YOUR GOAL
Entries follow. Return each line that contains the word "wrist".

- Opening Delimiter -

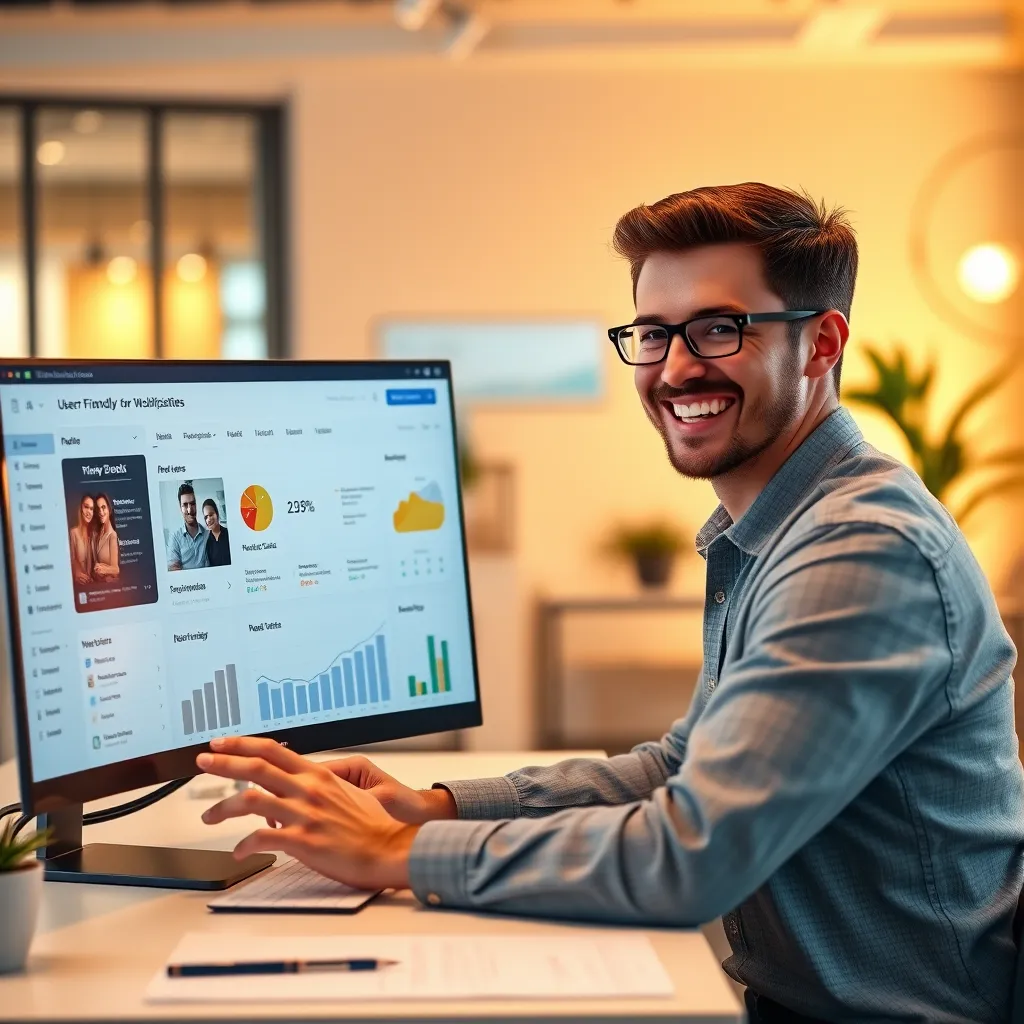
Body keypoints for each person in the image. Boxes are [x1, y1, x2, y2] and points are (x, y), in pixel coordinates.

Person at [194, 184, 1024, 1023]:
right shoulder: (777, 530)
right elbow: (679, 768)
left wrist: (399, 850)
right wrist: (435, 806)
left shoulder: (859, 548)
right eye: (654, 334)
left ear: (821, 342)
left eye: (717, 328)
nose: (674, 368)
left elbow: (690, 855)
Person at [166, 482, 208, 571]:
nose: (189, 510)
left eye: (192, 504)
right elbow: (173, 570)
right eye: (185, 505)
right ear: (180, 507)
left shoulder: (207, 534)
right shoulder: (175, 537)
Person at [90, 493, 119, 581]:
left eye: (103, 507)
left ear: (109, 509)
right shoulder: (97, 533)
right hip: (98, 584)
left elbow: (116, 570)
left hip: (109, 585)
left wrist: (104, 569)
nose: (101, 512)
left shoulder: (112, 535)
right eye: (98, 509)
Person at [69, 493, 94, 586]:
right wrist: (76, 572)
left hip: (94, 587)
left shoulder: (94, 535)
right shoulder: (73, 533)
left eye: (92, 509)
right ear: (80, 508)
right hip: (79, 586)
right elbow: (72, 559)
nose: (89, 512)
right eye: (86, 507)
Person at [203, 498, 231, 567]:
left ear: (217, 514)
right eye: (206, 517)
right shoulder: (206, 541)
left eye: (211, 514)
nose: (209, 519)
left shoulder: (229, 534)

- Closing Delimiter -

REPLY TO THE EXERCISE
left wrist: (399, 850)
right wrist: (435, 806)
left wrist: (104, 569)
right wrist: (76, 572)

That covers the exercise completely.